**Textauszug:**
☆ ☆ ☆ ☆ ☆

Zeit-Stiftung stiftet Unfrieden: Law School essen Park auf
Hamburgs zentraler Park Planten un Blomen wird bedrängt: Die private Bucerius Law School will direkt an seiner Grenze Erweiterungsbauten errichten.
Planten un Blomen ist der Ort in Hamburg, wo im Frühjahr die ersten Sträucher blühen. Ganz unten, am See, wachsen seltene Trauerweiden, denen man nicht ansieht, wie selten sie sind, und oben rechts stehen die Schaugewächshäuser mit ihrer Stahlkonstruktion von 1963, als in Hamburg Bundesgartenschau war. Über ihnen ist nur noch der Himmel zu sehen, und, weiter zur Seite, das CCH-Hochhaus, 32 Stockwerke hoch, aus den 70er-Jahren, aber das ist weit genug weg.
Näher, viel näher dran an diesem ältesten Teil des denkmalgeschützten Parks steht die Bucerius Law School, benannt nach Gerd Bucerius, dem Verleger der Zeit, und seiner Frau Ebelin, deren Foto am Dienstag auf der Leinwand eines fast voll besetzten Hörsaals in einem Museum am Parkrand zu sehen war.
„Wachsende Stadt – schrumpfender Park“ war die Veranstaltung überschrieben, denn die Law School gedeiht, vor allem aber wächst sie. Längst reichen die Gebäude des alten Botanischen Instituts nicht mehr aus, ein runder Turm für die Hörsäle ist dazugekommen, außerdem ein glänzender Erweiterungsbau namens „Deutsche Bank Hall“ direkt zu den Schaugewächshäusern hin. Nun sollen zwei weitere Gebäude entstehen, eins außen rechts, eins außen links, prominent an der Kante zum Park.
Der Vertreter der Zeit-Stiftung gab sich Mühe, seine Institution im besten Licht zu zeigen. Seht, wie viel Gutes diese Stiftung für die Stadt tut! Und ja, wer wollte das bezweifeln? Dennoch erhob sich in den hinteren Reihen des Hörsaals ein Murren, die Freunde des Botanischen Gartens, mehrheitlich graues bis weißes Haupthaar, waren an diesem Abend klar in der Überzahl.
Unruhe im Hörsaal
„Was tut das zur Sache?“, rief einer, als die Lobpreisungen der Stiftung kein Ende nahmen, Unruhe kam auf. Schließlich stand eine Dame in den vorderen Reihen auf, nahe an dem Block, in dem die Vertreter der Law School saßen. „Entschuldigung, das stört mich, ich möchte hier zuhören!“
Beeinträchtigen die Neubauten den Park oder nicht? Die Antwort hängt von der Perspektive ab. Die Visualisierungen, die der Stadtplaner des Bezirksamts Mitte vorlegte, sahen alles andere als schlimm aus. Gut, das Gebäude hinter den Schaugewächshäusern würde die Silhouette verändern, aber es wirkte doch nicht wie ein Fremdkörper.

☆ ☆ ☆ ☆ ☆

**Ausgelesene Angaben:**
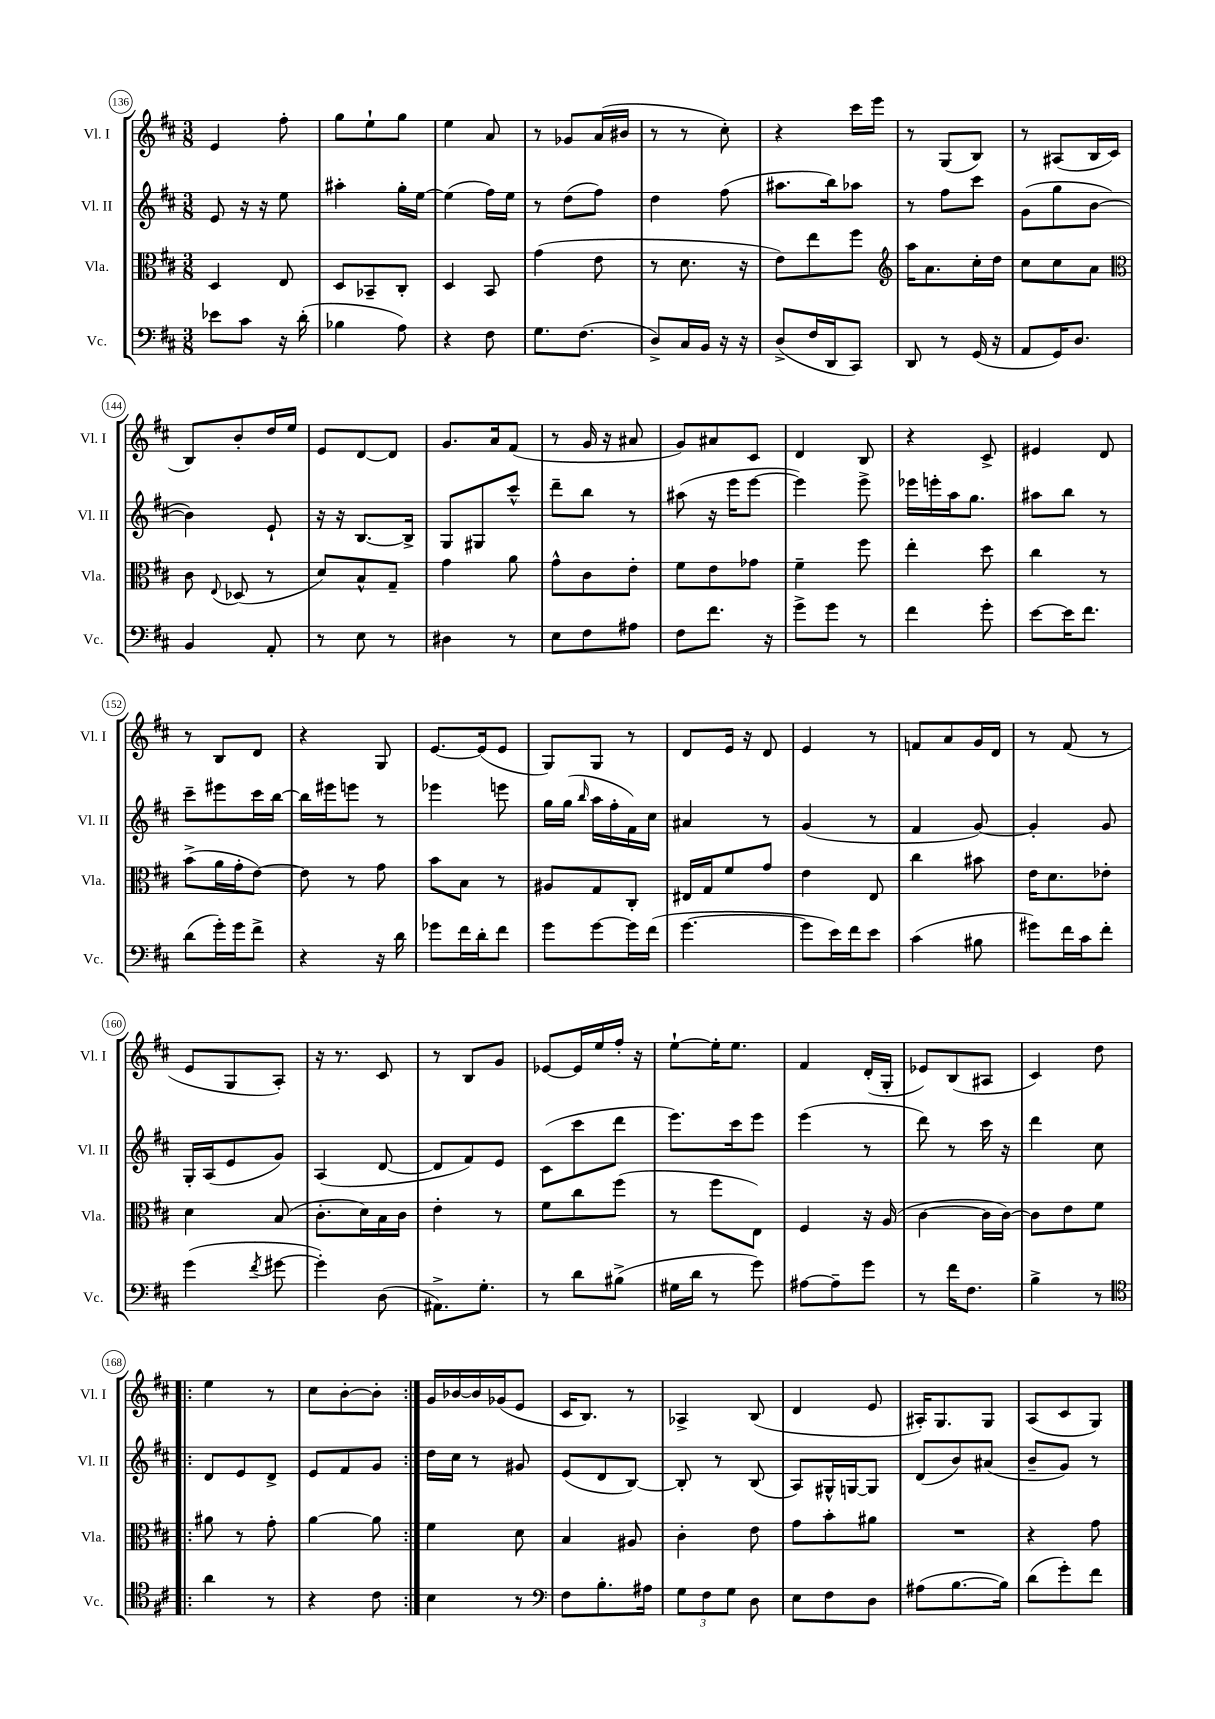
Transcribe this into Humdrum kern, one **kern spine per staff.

**kern	**kern	**kern	**kern
*part4	*part3	*part2	*part1
*staff4	*staff3	*staff2	*staff1
*I"Vc.	*I"Vla.	*I"Vl. II	*I"Vl. I
*I'Vc.	*I'Vla.	*I'Vl. II	*I'Vl. I
*clefF4	*clefC3	*clefG2	*clefG2
*k[f#c#]	*k[f#c#]	*k[f#c#]	*k[f#c#]
*M3/8	*M3/8	*M3/8	*M3/8
=136	=136	=136	=136
8e-X\L	4D/	8e/	4e/
8c#\J	.	16r	.
.	.	16r	.
16r	8E/	8ee\	8ff#'\
(16d'\	.	.	.
=137	=137	=137	=137
4B-X\	8D/L	4aa#X'\	8gg\L
.	8BB-X~/	.	8ee`\
8A\)	8C#'/J	16gg'\LL	8gg\J
.	.	[16ee\JJ	.
=138	=138	=138	=138
4r	4D/	(4ee\]	4ee\
8F#\	8BB/	16ff#\LL)	8a/
.	.	16ee\JJ	.
=139	=139	=139	=139
8.G\L	(4g\	8r	8r
.	.	(8dd\L	8g-X/L
(8.F#\J	.	.	.
.	8e\	8ff#\J)	(16a/L
.	.	.	16b#X/JJ
=140	=140	=140	=140
8D^/L)	8r	4dd\	8r
16C#/L	8.d\	.	8r
16BB/JJ	.	.	.
16r	.	(8ff#\	8cc#'\)
16r	16r	.	.
=141	=141	=141	=141
(8D^/L	8e\L)	8.aa#X\L	4r
16F#/L	8ee\	.	.
16DD/J	.	16bb\k)	.
8CC#/J)	8ff#\J	8aa-X\J	16ccc#\LL
.	.	.	16eee\JJ
=142	=142	=142	=142
*	*clefG2	*	*
8DD/	16aa\KL	8r	8r
.	8.a\	.	.
8r	.	8ff#\L	(8G/L
(16GG/	16cc#'\L	8ccc#\J	8B/J)
16r	16dd\JJ	.	.
=143	=143	=143	=143
8AA/L	8cc#\L	(8g\L	8r
16GG/K)	8cc#\	8gg\	(8A#X/L
8.D/J	.	.	.
.	8a\J	[8b\J	16B/L
.	.	.	16c#/JJ
!!LO:LB:g=z
=144	=144	=144	=144
*	*clefC3	*	*
4BB/	8c#\	4b\])	8B/L)
.	8qqE/	.	.
.	(8D-X/	.	8b'/
8AA'/	8r	8e`/	16dd/L
.	.	.	16ee/JJ
=145	=145	=145	=145
8r	8d/L)	16r	8e/L
.	.	16r	.
8E\	8B^^/	[8.B/L	[8d/
8r	8G~/J	.	8d/J]
.	.	16B^/Jk]	.
=146	=146	=146	=146
4D#X\	4g\	8G/L	8.g/L
.	.	8G#X/	.
.	.	.	16a/k
8r	8a\	8ccc#^^/J	(8f#/J
=147	=147	=147	=147
8E\L	8g^^\L	8ddd~\L	8r
8F#\	8c#\	8bb\J	16g/
.	.	.	16r
8A#X\J	8e'\J	8r	8a#X/
=148	=148	=148	=148
8F#\L	8f#\L	(8aa#X\	8g/L)
8.f#\J	8e\	16r	8a#X/
.	.	16eee\KL	.
.	8g-X\J	[8eee\J	8c#/J
16r	.	.	.
=149	=149	=149	=149
8g^\L	4f#~\	4eee\])	4d/
8g\J	.	.	.
8r	8ff#\	8eee^\	8B/
=150	=150	=150	=150
4f#\	4ee'\	16eee-X\LL	4r
.	.	16eeen'\	.
.	.	16aa\J	.
.	.	8.gg\J	.
8g'\	8dd\	.	8c#^/
=151	=151	=151	=151
[8e\L	4cc#\	8aa#X\L	4e#X/
16e\K]	.	8bb\J	.
8.f#\J	.	.	.
.	8r	8r	8d/
!!LO:LB:g=z
=152	=152	=152	=152
(8d\L	(8b^\L	8ccc#~\L	8r
16g'\L)	16a\L	8eee#X\	8B/L
16g\J	16g'\J	.	.
8f#^\J	[8e\J)	16ccc#\L	8d/J
.	.	[16bb\JJ	.
=153	=153	=153	=153
4r	8e\]	16bb\LL]	4r
.	.	16eee#X\J	.
.	8r	8eeen\J	.
16r	8g\	8r	8G/
16d\	.	.	.
=154	=154	=154	=154
8g-X\L	8b\L	4eee-X\	[8.e/L
16f#\L	8B\J	.	.
16d'\J	.	.	(16e/k]
8f#\J	8r	8eeen\	8e/J
=155	=155	=155	=155
8g\L	8A#X/L	16gg\LL	8G/L)
.	.	(16gg\JJ	.
.	.	16qqbb/	.
[8g\	8G/	16aa\LL	8G/J
.	.	16ff#'\	.
16g\L]	8C#'/J	16f#\)	8r
(16f#\JJ	.	16cc#\JJ	.
=156	=156	=156	=156
[4.g\	16E#X/LL	4a#X/	8d/L
.	16G/J	.	.
.	8f#/	.	16e/Jk
.	.	.	16r
.	8g/J	8r	8d/
=157	=157	=157	=157
8g\L]	4e\	(4g/	4e/
16e\L)	.	.	.
16f#\J	.	.	.
8e\J	8E/	8r	8r
=158	=158	=158	=158
(4c#\	4cc#\	4f#/	8fn/L
.	.	.	8a/
8B#X\	8b#X\	[8g/)	16g/L
.	.	.	16d/JJ
=159	=159	=159	=159
8g#X\L)	16e\KL	4g'/]	8r
.	8.d\	.	.
16f#\L	.	.	(8f#/
16c#\J	.	.	.
8f#'\J	8e-X'\J	8g/	8r
!!LO:LB:g=z
=160	=160	=160	=160
(4g\	4d\	16G'/LL	8e/L
.	.	(16A/J	.
.	.	8e/	8G/
8qf#/	.	.	.
[8g#X\	(8B/	8g/J)	8A'/J)
=161	=161	=161	=161
4g#'\])	8.c#'\L	(4A/	16r
.	.	.	8.r
.	16d\L)	.	.
(8D\	16B\	[8d/	8c#/
.	16c#\JJ	.	.
=162	=162	=162	=162
8.AA#X^\L)	4e'\	8d/L]	8r
.	.	8f#/)	8B/L
8.G'\J	.	.	.
.	8r	8e/J	8g/J
=163	=163	=163	=163
8r	8f#\L	(8c#\L	[8e-X/L
8d\L	8cc#\	8ccc#\	16e-/L]
.	.	.	16ee/
(8B#X^\J	(8ff#\J	8ddd\J	16ff#'/JJ
.	.	.	16r
=164	=164	=164	=164
16G#X\LL	8r	8.eee\L)	[8ee`\L
16d\JJ	.	.	.
8r	8ff#\L	.	16ee'\K]
.	.	16ccc#\k	8.ee\J
8g\)	8E\J)	8eee\J	.
=165	=165	=165	=165
[8A#X\L	4F#/	(4eee\	4f#/
8A#~\]	.	.	.
8g\J	16r	8r	(16d'/LL
.	(16A/	.	16G'/JJ
=166	=166	=166	=166
8r	[4c#\	8ddd\)	8e-X/L)
16f#\KL	.	8r	(8B/
8.F#\J	.	.	.
.	16c#\LL]	16ccc#\	8A#X/J
.	[16c#\JJ)	16r	.
=167	=167	=167	=167
4B^\	8c#\L]	4ddd\	4c#/)
.	8e\	.	.
8r	8f#\J	8cc#\	8dd\
!!LO:LB:g=z
=168!|:	=168!|:	=168!|:	=168!|:
*clefC4	*	*	*
4a\	8a#X\	8d/L	4ee\
.	8r	8e/	.
8r	8g'\	8d^/J	8r
=169	=169	=169	=169
4r	[4a\	8e/L	8cc#\L
.	.	8f#/	[8b'\
8c#\	8a\]	8g/J	8b'\J]
=170:|!	=170:|!	=170:|!	=170:|!
4B\	4f#\	16dd\LL	16g/LL
.	.	16cc#\JJ	[16b-X/
.	.	8r	16b-/]
.	.	.	(16g-X/J
8r	8d\	8g#X/	8e/J
=171	=171	=171	=171
*clefF4	*	*	*
8F#\L	4B/	(8e/L	16c#/KL
.	.	.	8.B/J)
8.B'\	.	8d/	.
.	8A#X/	[8B/J)	8r
16A#X\Jk	.	.	.
=172	=172	=172	=172
12G\L	4c#'\	8B'/]	4A-X^/
12F#\	.	.	.
.	.	8r	.
12G\J	.	.	.
8D\	8e\	(8B/	(8B/
=173	=173	=173	=173
8E\L	8g\L	8A/L)	4d/
8F#\	8b'\	16G#X^^/L	.
.	.	[16Gn/J	.
8D\J	8a#X\J	8G/J]	8e/
=174	=174	=174	=174
(8A#X\L	4.r	(8d/L	16A#X'/KL)
.	.	.	8.G/
[8.B\	.	8b/)	.
.	.	(8a#X/J	8G/J
16B\Jk])	.	.	.
=175	=175	=175	=175
(8d\L	4r	8b~/L	(8A/L
8g'\)	.	8g/J)	8c#/
8f#\J	8g\	8r	8G/J)
==	==	==	==
*-	*-	*-	*-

☆ ☆ ☆ ☆ ☆

**Aufgaben:**
A - Beantworte anhand des Artikels über Planten un Blomen:
(i) Aus welchem Jahr stammt die Stahlkonstruktion der Schaugewächshäuser?
(ii) Wie viele Stockwerke hat das CCH-Hochhaus?
(iii) Wie heißt der Erweiterungsbau, der direkt zu den Schaugewächshäusern hin steht?
B - Prüfe, ob die folgenden Aussagen mit dem Artikel über Planten un Blomen übereinstimmen. Antworte jeweils mit Ja oder Nein und zitiere die entscheidenden Worte.
(i) Die Law School trägt die Namen von Gerd Bucerius und seiner Frau Ebelin.
(ii) Die Veranstaltung hieß „Wachsende Stadt – wachsender Park“.
(iii) Die Freunde des Botanischen Gartens waren an dem Abend in der Minderheit.

**Vollständige Lösungen:**
A -
(i) 1963
(ii) 32
(iii) „Deutsche Bank Hall“

B -
(i) Ja: „benannt nach Gerd Bucerius, dem Verleger der Zeit, und seiner Frau Ebelin“
(ii) Nein: „„Wachsende Stadt – schrumpfender Park“ war die Veranstaltung überschrieben“
(iii) Nein: „waren an diesem Abend klar in der Überzahl“